Khatam al-Anbia Air Defense University AJA
- Seal of the University
- Type: Military Academy
- Established: 2013
- Affiliations: Islamic Republic of Iran Air Defense Force
- Commandant: 2nd Brigadier General Bijan Saedi
- Location: Tehran, Iran
- Campus: Urban;

= Khatam al-Anbia Air Defense Academy =

Iranian military academy

Khatam al-Anbia Air Defense University AJA (دانشگاه پدافند هوایی خاتم‌الانبیاء آجا) is a military academy located in Tehran, affiliated with Iran's Air Defense Force.
This University was established after separation of Air Defense Base from Islamic Republic of Iran Air Force in 2009. The main purpose of establishing this university is training educated officers in the various fields of Air Defense and providing specialized services to the Air Defense Force and other Armed Forces.

==Fields and Faculties==
Air Defense University has three faculty and educate cadet officers in these special fields.

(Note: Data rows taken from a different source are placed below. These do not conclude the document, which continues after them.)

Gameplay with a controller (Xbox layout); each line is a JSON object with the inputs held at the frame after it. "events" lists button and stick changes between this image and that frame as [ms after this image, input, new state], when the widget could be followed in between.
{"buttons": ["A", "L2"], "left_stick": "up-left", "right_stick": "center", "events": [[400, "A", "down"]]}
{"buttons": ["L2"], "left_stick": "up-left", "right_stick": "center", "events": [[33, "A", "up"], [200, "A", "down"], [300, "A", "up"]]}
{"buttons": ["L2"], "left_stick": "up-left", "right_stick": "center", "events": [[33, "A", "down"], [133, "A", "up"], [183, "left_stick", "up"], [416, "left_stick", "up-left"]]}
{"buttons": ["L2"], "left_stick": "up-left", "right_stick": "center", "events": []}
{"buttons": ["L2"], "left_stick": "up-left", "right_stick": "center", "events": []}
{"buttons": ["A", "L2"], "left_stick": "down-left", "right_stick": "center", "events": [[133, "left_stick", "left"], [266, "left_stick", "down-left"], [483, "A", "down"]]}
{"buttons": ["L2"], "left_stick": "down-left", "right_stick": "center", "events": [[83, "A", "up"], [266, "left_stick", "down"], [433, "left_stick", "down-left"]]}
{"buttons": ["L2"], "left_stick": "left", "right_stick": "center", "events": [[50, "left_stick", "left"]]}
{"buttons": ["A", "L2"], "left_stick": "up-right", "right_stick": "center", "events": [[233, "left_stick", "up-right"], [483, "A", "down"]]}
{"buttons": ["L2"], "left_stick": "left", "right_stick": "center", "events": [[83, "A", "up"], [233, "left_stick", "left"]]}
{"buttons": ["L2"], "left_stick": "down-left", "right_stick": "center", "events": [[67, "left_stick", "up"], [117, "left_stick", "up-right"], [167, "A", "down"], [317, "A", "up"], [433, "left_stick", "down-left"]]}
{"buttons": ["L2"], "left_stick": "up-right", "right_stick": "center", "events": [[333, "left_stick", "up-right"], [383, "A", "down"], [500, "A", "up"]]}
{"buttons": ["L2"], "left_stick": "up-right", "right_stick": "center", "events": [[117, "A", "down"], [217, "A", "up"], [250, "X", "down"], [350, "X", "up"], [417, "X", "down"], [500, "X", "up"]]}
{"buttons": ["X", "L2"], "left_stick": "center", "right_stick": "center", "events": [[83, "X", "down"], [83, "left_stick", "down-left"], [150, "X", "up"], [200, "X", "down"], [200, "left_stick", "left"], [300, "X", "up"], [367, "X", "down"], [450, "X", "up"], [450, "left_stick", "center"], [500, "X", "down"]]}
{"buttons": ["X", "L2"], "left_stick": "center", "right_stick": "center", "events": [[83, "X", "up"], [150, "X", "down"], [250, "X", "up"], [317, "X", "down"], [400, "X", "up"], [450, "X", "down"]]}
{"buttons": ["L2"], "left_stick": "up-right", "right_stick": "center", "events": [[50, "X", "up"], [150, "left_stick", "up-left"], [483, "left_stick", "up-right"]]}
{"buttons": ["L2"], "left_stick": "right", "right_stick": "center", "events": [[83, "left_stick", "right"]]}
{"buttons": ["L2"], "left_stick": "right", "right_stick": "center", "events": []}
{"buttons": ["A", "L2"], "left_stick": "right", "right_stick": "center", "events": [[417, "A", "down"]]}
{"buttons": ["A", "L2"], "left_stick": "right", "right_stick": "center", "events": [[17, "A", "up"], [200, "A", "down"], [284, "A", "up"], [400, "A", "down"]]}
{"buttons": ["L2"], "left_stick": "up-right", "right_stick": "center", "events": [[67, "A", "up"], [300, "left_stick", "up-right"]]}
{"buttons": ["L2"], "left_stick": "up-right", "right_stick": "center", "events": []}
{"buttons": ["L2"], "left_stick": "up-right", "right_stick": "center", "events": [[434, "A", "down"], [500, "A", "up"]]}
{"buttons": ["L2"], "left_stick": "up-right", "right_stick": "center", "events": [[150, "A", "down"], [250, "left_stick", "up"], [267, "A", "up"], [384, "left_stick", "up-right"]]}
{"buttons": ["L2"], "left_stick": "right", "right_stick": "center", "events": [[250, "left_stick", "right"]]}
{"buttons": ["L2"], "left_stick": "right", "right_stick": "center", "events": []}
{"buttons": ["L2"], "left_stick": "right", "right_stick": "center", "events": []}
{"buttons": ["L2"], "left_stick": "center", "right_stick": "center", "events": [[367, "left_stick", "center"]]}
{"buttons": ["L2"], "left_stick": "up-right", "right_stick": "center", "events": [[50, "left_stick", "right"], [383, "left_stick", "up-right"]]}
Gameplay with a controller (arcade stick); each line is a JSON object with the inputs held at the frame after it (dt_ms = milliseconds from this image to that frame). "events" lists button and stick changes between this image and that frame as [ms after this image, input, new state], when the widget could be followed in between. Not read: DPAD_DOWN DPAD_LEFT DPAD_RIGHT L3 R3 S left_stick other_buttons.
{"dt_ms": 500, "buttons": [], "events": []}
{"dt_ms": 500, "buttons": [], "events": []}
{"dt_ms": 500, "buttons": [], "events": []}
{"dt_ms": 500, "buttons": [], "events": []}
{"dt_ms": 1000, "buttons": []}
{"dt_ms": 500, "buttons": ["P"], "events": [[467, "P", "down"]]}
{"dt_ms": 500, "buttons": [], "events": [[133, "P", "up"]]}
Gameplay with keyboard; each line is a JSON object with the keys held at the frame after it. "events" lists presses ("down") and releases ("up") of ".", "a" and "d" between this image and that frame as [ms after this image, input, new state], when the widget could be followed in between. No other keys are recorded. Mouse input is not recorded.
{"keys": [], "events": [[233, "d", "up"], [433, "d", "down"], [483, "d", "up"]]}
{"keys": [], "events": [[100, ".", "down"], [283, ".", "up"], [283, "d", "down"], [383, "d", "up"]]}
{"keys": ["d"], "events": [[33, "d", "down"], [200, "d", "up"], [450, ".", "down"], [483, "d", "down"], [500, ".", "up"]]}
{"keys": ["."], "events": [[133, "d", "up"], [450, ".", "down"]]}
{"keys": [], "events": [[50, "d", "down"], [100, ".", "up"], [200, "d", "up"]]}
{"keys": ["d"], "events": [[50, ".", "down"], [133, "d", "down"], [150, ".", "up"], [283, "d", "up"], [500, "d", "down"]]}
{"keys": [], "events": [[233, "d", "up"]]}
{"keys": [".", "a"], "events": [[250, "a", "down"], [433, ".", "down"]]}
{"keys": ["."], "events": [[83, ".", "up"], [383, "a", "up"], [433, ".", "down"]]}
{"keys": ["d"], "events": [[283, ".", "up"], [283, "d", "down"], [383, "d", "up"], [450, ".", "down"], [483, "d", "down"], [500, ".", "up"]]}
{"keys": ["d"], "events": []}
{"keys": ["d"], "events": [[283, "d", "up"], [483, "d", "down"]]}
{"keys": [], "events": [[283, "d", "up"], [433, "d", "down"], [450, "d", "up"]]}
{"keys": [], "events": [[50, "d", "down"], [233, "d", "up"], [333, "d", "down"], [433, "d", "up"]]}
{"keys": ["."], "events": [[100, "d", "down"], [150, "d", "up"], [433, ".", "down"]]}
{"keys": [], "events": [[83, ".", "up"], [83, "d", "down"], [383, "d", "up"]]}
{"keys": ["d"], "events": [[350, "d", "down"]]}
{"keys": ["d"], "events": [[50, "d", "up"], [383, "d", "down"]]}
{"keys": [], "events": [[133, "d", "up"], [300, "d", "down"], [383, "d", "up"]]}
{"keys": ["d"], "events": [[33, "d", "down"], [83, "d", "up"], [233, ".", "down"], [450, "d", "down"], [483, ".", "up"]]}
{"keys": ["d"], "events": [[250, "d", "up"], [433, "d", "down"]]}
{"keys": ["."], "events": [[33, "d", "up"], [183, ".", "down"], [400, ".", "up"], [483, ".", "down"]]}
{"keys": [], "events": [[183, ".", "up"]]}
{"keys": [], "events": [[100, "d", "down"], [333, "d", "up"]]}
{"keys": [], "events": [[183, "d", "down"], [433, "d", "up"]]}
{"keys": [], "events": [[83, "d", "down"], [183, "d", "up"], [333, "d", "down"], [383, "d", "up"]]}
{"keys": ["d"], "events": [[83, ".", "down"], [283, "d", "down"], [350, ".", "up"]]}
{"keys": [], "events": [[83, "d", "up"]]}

|  | Faculty | Field of Study |
| 1 | Control and Command Engineering Faculty | Aerial Control and Command - Missile Operations |
| 2 | Aerial Control and Command - Fighter Control |
| 3 | Aerial Control and Command - Intelligence Operations |
| 4 | Electrical Engineering Faculty | Electrical Engineering - Electronics |
| 5 | Electrical Engineering - Telecommunications |
| 6 | Electrical Engineering - Cyber Warfare |
| 7 | Mechanical Engineering Faculty | Maintenance Engineering of Air Defense Systems Equipment |

===Required Fields===
Required fields for studying in Air Defense University includes:

|  | Field of Study | Education Place |
| 1 | Software Engineering | Shahid Sattari Aeronautical University |
| 2 | Management - Logistic |
| 3 | Management - Cargo | Imam Ali Officers' Academy |
| 4 | Management - Military Police |
| 5 | Management - Financial Affairs |
| 6 | Management - Administrative Affairs |
| 7 | Management - Infantry |

==Commandment==
The first commander of Air Defense University was Colonel Moharram Qolizadeh, who died on 10 November 2011 of a heart attack. He was Deputy of Cyber Warfare of Air Defense Force. After him, Colonel Abbas Farajpour Alamdari was appointed for Air Defense University administrator.